Я вскочил и схватил пиджак в охапку.
– Целую! Мне так хорошо с тобой было.
– Подожди, я еще не кончила… И вот та, другая, наконец-то слилась со мной!
– Меня потеряли, честное слово!
– И стала расширяться внутри. Она росла и росла, пока не заполнила меня полностью. Всю, до кончиков пальцев рук и ног… Она полностью заполнила и голову, изгоняя оттуда злость, усталость, груз проблем последних дней и способность соображать в принципе. Где мои руки, где язык?.. Что со мной делают руки и рот мужчины?..
Я послушно сел рядом с ней. Пусть кончит. Что, я не человек, что ли?
– А потом я возликовала, потому что родилась женщиной!.. Потому что это чудо происходит вне тела мужчины!.. Ему не дано испытать в полной мере, что это такое!.. когда чистейшая радость толчками двигается изнутри к поверхности, расходясь до последних границ тела!.. Волна за волной, расширяясь и отступая, переходя от ослепительного белого полуденного света к сумеречной розовости последних закатных лучей!..
Жаль, блокнота нет, я бы записал.
– Ты не слышала о таком – доктор Бережко? – изнуренный, никакой, я сидел и гладил ее по голове.

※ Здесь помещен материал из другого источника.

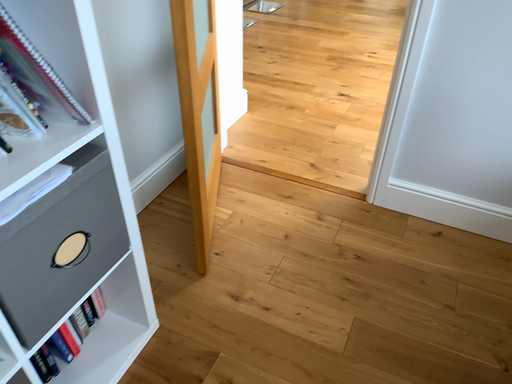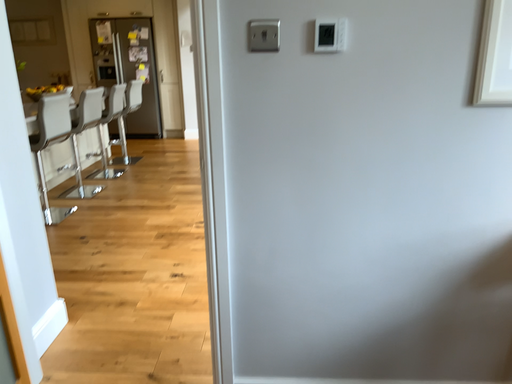
Question: Which way did the camera rotate in the video?

Choices:
 (A) rotated right
 (B) rotated left

Answer: (A)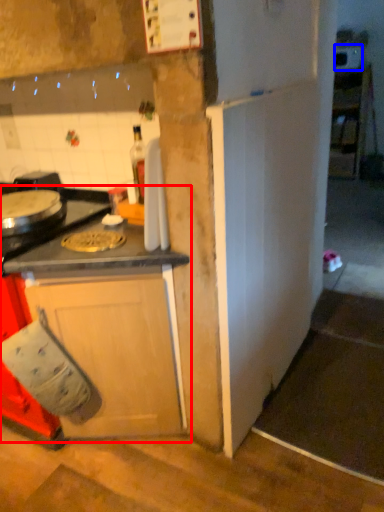
Question: Among these objects, which one is nearest to the camera, cabinetry (highlighted by a red box) or appliance (highlighted by a blue box)?

Choices:
 (A) cabinetry
 (B) appliance

Answer: (A)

И тут посыпалось как из рваного мешка:
– Завтра увидимся? Ты надолго? Это я доктор Бережко. А почему ты спрашиваешь?
Антоныч, гад… Ну, конечно, зачем далеко ходить, если в одном санатории можно все сливки собирать!
– Конечно, увидимся. За завтраком.
В номере посмотрел на часы и с удивлением обнаружил, что уже утро. Разделся. Выбрал из стопки самое пушистое из четырех одинаковых полотенце, скрутил и, проходя мимо Антоныча, врезал ему по заднице.

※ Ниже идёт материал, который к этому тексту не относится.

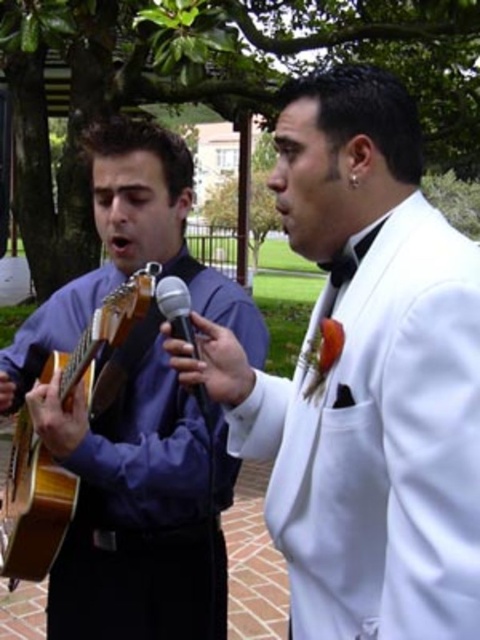
You are at the center of the stage and want to move towards the matte purple shirt at left. Which direction should you move?

You should move to the left since the matte purple shirt at left is located at point (131, 408), which is to the left of the center.

You are a photographer at the event and want to position yourself so that the white satin suit at right is centered in your viewfinder. What coordinate should you aim for?

The white satin suit at right is located at point (364, 378), so you should aim for those coordinates to center it in your viewfinder.

You are a photographer at the event and want to capture a shot where the matte purple shirt at left is visible above the black metallic microphone at center. Is this possible given their current positions?

The matte purple shirt at left is located below the black metallic microphone at center, so it cannot be visible above it in the current arrangement.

– Вставай, ночной вор, проскользнувший во все спальни первых этажей этого санатория! – и ушел в душ, слушая вслед что-то очень похожее на просьбу удалиться.

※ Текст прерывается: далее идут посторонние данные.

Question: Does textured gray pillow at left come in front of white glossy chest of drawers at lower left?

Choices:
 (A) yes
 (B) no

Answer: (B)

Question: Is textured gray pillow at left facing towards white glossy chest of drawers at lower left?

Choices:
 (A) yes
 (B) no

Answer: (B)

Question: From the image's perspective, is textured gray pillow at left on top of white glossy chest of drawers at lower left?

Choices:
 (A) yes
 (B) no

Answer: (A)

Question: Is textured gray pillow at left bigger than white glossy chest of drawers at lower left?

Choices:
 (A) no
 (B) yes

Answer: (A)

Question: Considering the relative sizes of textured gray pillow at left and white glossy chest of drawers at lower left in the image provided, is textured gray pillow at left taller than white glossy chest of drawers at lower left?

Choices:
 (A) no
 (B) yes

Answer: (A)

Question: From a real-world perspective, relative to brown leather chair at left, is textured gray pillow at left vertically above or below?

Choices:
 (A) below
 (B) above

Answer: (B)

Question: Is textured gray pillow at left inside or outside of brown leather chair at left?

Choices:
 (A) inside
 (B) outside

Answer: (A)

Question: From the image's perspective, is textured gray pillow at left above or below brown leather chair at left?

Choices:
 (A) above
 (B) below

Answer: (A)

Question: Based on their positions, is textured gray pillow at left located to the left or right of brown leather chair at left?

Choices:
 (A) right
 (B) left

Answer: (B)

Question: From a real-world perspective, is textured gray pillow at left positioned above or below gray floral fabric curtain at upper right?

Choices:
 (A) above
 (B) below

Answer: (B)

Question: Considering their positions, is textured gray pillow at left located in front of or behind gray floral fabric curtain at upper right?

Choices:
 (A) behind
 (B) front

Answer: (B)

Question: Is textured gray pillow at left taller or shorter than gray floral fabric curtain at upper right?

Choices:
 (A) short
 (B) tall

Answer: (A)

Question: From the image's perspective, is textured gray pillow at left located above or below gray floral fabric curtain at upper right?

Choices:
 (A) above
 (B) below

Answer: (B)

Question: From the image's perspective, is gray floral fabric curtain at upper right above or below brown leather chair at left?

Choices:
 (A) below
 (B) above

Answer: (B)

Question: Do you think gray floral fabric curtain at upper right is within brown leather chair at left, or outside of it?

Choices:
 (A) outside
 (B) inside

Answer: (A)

Но когда покрытый росой вышел, он уже сидел на стуле, дожидаясь своей очереди.
Через десять минут он вышел из душа прежним Антонычем, и мы разбудили Геру. А еще через десять, когда мы уже были готовы к выходу, явился Гриша. Настроение у него было приподнятое, он передвигался уже увереннее, хотя ощущение, что вместо одной из ног у него протез, не оставляло.
– Сказали, ничего страшного. Два дня масочек – и все заживет.
– Масочек? – переспросил я.
– Скажи, чтобы перед встречей с женой приладили масочку льва, – посоветовал Антоныч.
Глава 13
Завтракать в санатории мы посчитали моветоном. Птичьи права не позволяли нам объедать честных постояльцев. Впрочем, причина поиска кафе заключалась, конечно, не в этом. Чтобы обожрать этот санаторий, нужно было немало постараться. Просто захотелось настоящего кофе и жареного, с корочкой, мяса. Прокатившись с пяток минут по городу, мы обнаружили пристойный ресторанчик. Название в стиле непритязательной окраинной фантазии: «Такеши». Учредители вывернули себя, что называется, наизнанку. В итоге получился ресторанчик, название которого произнеся вслух, сразу хочется добавить: Китано. И все сразу ясно – как бы японская кухня. Парадокс заключается в том, что если на окраине Токио открыть ресторан «Федор», то никому не придет в голову, что – Бондарчук. Кровищи и тот и другой пролили немеряно, а вот не выходит в Токио после «Федора» Бондарчук, и все. А в Зеленограде Китано после «Такеши» – без проблем.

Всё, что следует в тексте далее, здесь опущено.